E ancora una volta mi sento contenta, in pace con me stessa. Quante volte, anni fa, ho desiderato portare Conrad a giro per la mia città preferita sotto le feste che, a mio parere, sono il periodo migliore da trascorrere nel caos di New York.

Non riesco a trattenermi dal pensare all'Elizabeth di sette e sei anni fa, che camminava da sola per queste strade, sperando che un giorno le avrebbe attraversate mano nella mano con Conrad. Un sorriso genuino mi spunta sulle labbra.

"Buonasera! Cosa posso offrirvi?" Ci chiede uno dei tanti ragazzi che lavora qui, affacciato dal suo camioncino.

"Buonasera! Vorremmo due kurtoskalacs semplici e due cioccolate calde, grazie!" Riferisco il nostro ordine andando a recuperare il mio portafogli in borsa.

"Pago io, Lizzy." Mormora Conrad, afferrando il suo cellulare e facendo per avvicinarlo alla cassa per pagare contactless.

"Assolutamente no, sono io la tua guida oggi, e pago io." Gli blocco la mano, non senza qualche resistenza da parte sua, e avvicino la mia carta di credito al cassiere, che ci guarda scuotendo la testa.

"Ah, il giovane amore!" Commenta poi, un sorriso ad aleggiargli sulle labbra.

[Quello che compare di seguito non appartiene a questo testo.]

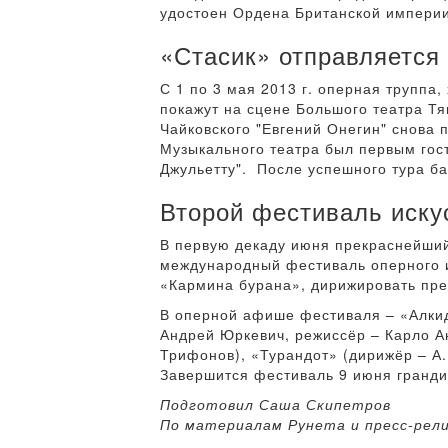
удостоен Ордена Британской империи
«Стасик» отправляется 
С 1 по 3 мая 2013 г. оперная труппа
покажут на сцене Большого театра Тя
Чайковского "Евгений Онегин" снова п
Музыкального театра был первым гост
Джульетту". После успешного тура ба
Второй фестиваль иску
В первую декаду июня прекраснейший
международный фестиваль оперного и
«Кармина бурана», дирижировать пр
В оперной афише фестиваля – «Алкид
Андрей Юркевич, режиссёр – Карло А
Трифонов), «Турандот» (дирижёр – А
Завершится фестиваль 9 июня гранди
Подготовил Саша Скипетров
По материалам Рунета и пресс-рел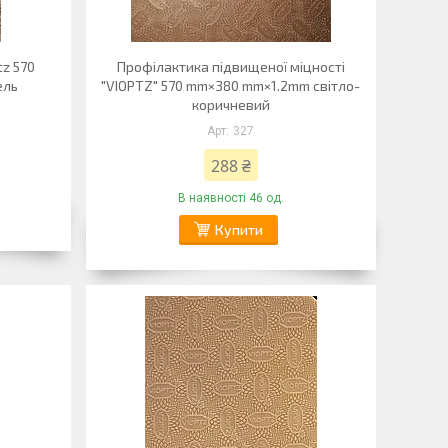
z 570
Профілактика підвищеної міцності
ель
"VIOPTZ" 570 mm×380 mm×1.2mm світло-
коричневий
327
288 ₴
В наявності 46 од.
Купити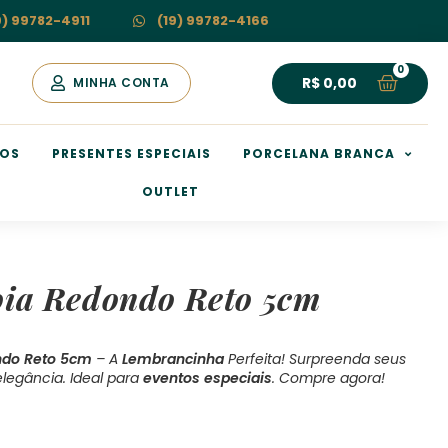
9) 99782-4911
(19) 99782-4166
R$
0,00
MINHA CONTA
HOS
PRESENTES ESPECIAIS
PORCELANA BRANCA
OUTLET
oia Redondo Reto 5cm
ndo Reto 5cm
– A
Lembrancinha
Perfeita! Surpreenda seus
legância. Ideal para
eventos especiais
. Compre agora!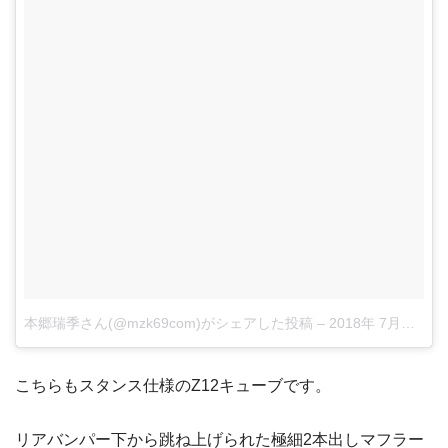
本郷瑞季さん(@mzk69com)がシェアした投稿
–
2018年 7月月5日午前7時28分PDT
こちらもスタンス仕様のZ12キューブです。
リアバンパー下から跳ね上げられた極細2本出しマフラー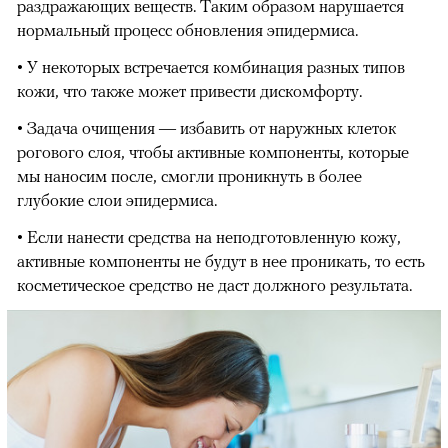
раздражающих веществ. Таким образом нарушается
00:00
/
00:00
нормальный процесс обновления эпидермиса.
• У некоторых встречается комбинация разных типов
кожи, что также может привести дискомфорту.
• Задача очищения — избавить от наружных клеток
рогового слоя, чтобы активные компоненты, которые
мы наносим после, смогли проникнуть в более
глубокие слои эпидермиса.
• Если нанести средства на неподготовленную кожу,
активные компоненты не будут в нее проникать, то есть
косметическое средство не даст должного результата.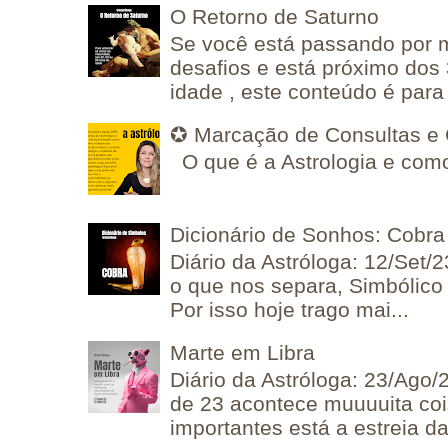
O Retorno de Saturno
Se você está passando por
desafios e está próximo dos
idade , este conteúdo é para 
✪ Marcação de Consultas e 
O que é a Astrologia e como
Dicionário de Sonhos: Cobra
Diário da Astróloga: 12/Set/2
o que nos separa, Simbólico 
Por isso hoje trago mai...
Marte em Libra
Diário da Astróloga: 23/Ago/
de 23 acontece muuuuita coi
importantes está a estreia da 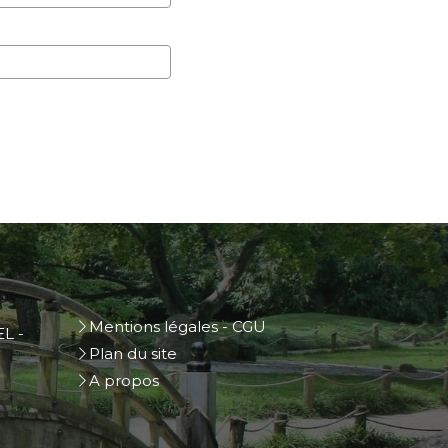
Mentions légales - CGU
L -
Plan du site
A propos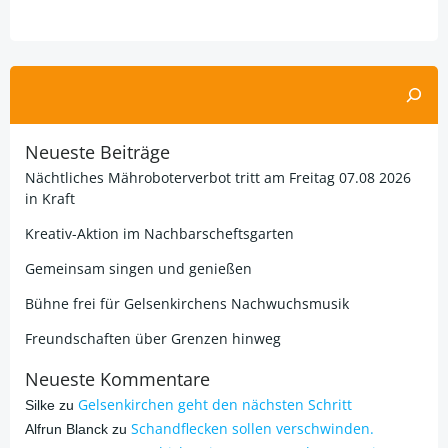
Alternative:
Suchen
Neueste Beiträge
Nächtliches Mähroboterverbot tritt am Freitag 07.08 2026
in Kraft
Kreativ-Aktion im Nachbarscheftsgarten
Gemeinsam singen und genießen
Bühne frei für Gelsenkirchens Nachwuchsmusik
Freundschaften über Grenzen hinweg
Neueste Kommentare
Gelsenkirchen geht den nächsten Schritt
Silke
zu
Schandflecken sollen verschwinden.
Alfrun Blanck
zu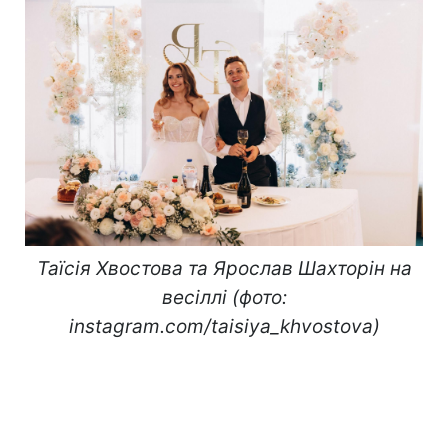
Таїсія Хвостова та Ярослав Шахторін на
весіллі (фото:
instagram.com/taisiya_khvostova)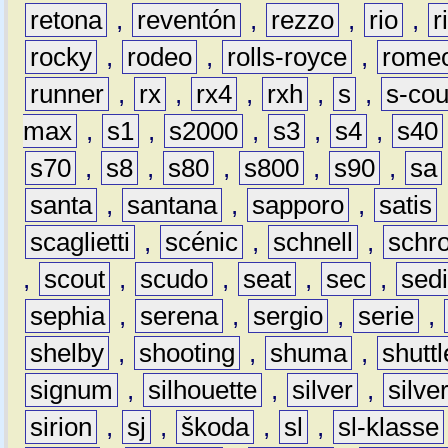
retona
,
reventón
,
rezzo
,
rio
,
r
rocky
,
rodeo
,
rolls-royce
,
rome
runner
,
rx
,
rx4
,
rxh
,
s
,
s-co
max
,
s1
,
s2000
,
s3
,
s4
,
s40
s70
,
s8
,
s80
,
s800
,
s90
,
sa
santa
,
santana
,
sapporo
,
satis
scaglietti
,
scénic
,
schnell
,
schro
,
scout
,
scudo
,
seat
,
sec
,
sedi
sephia
,
serena
,
sergio
,
serie
,
shelby
,
shooting
,
shuma
,
shuttl
signum
,
silhouette
,
silver
,
silve
sirion
,
sj
,
škoda
,
sl
,
sl-klasse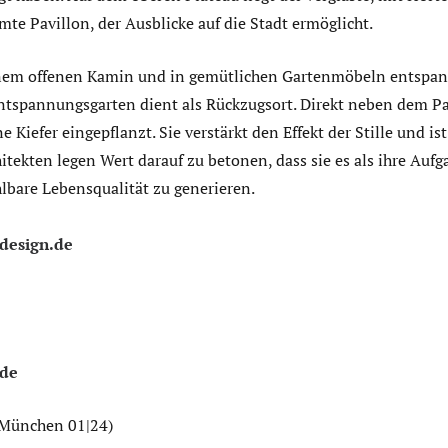
e Pavillon, der Ausblicke auf die Stadt ermöglicht.
nem offenen Kamin und in gemütlichen Gartenmöbeln entspan
ntspannungsgarten dient als Rückzugsort. Direkt neben dem Pa
Kiefer eingepflanzt. Sie verstärkt den Effekt der Stille und is
tekten legen Wert darauf zu betonen, dass sie es als ihre Auf
lbare Lebensqualität zu generieren.
design.de
.de
 München 01|24)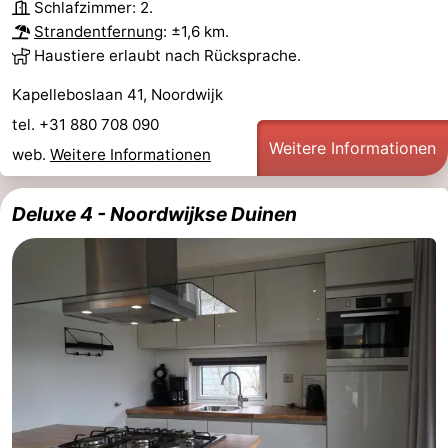
Schlafzimmer: 2.
Strandentfernung
: ±1,6 km.
Haustiere erlaubt nach Rücksprache.
Kapelleboslaan 41, Noordwijk
tel. +31 880 708 090
Weitere Informationen
web.
Weitere Informationen
Deluxe 4 - Noordwijkse Duinen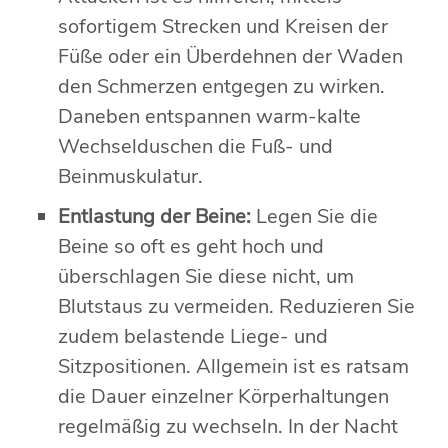
sofortigem Strecken und Kreisen der
Füße oder ein Überdehnen der Waden
den Schmerzen entgegen zu wirken.
Daneben entspannen warm-kalte
Wechselduschen die Fuß- und
Beinmuskulatur.
Entlastung der Beine:
Legen Sie die
Beine so oft es geht hoch und
überschlagen Sie diese nicht, um
Blutstaus zu vermeiden. Reduzieren Sie
zudem belastende Liege- und
Sitzpositionen. Allgemein ist es ratsam
die Dauer einzelner Körperhaltungen
regelmäßig zu wechseln. In der Nacht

Una volta pronti i nostri ordini ci allontaniamo un po' dalle bancherelle e dai furgoncini per andare alla ricerca di una panchina dove sederci.

"Avevi proprio ragione, Lizzy. New York in questo periodo dell'anno è magica." Afferma il biondo al mio fianco, una mano attorno alle mie spalle per tenermi vicina a sé.

"Mi fa piacere sapere che siamo sulla stessa lunghezza d'onda, Connie." Gli rispondo non appena adocchio un posticino a sedere che fa proprio al caso nostro.

"Mi chiedo quando non lo siamo mai stati, sulla stessa lunghezza d'onda." Commenta lui, un ghigno sulle labbra.

E' passata una settimana da quando Conrad si è presentato nel mio ufficio, annunciandomi il suo imminente trasferimento ai New York Jets. Nel giro di una ventina di minuti sono diventata il suo avvocato e ho accettato di trasferirmi con lui nell'appartamento che la società gli ha affidato come parte del contratto.

Sono felice? Ritengo che 'felice' non basti come aggettivo per qualificare come mi sento da qualche settimana a questa parte. Un po' meno lo è stata Avery quando le ho raccontato tutto, riferendo a lei e a Daniel che per fine gennaio avrei lasciato l'appartamento che condividiamo da quasi una decade.

"Ah, lo sapevo che prima o poi Conrad ti avrebbe portata via da noi! Speravo solo che avvenisse con un po' più di preavviso!" Si era lamentata, portandosi in modo drammatico una mano al petto e l'altra alla fronte.

Alla fine le avevo promesso che l'avrei portata a fare un tour della nuova casa, così da rivedere anche lei Conrad e assicurarsi che non andassi ad abitare in un buco (parole sue). Tanto che oggi, dopo il nostro appuntamento tra le strade di New York, Conrad mi porterà al complesso dove abiteremo entro un mese.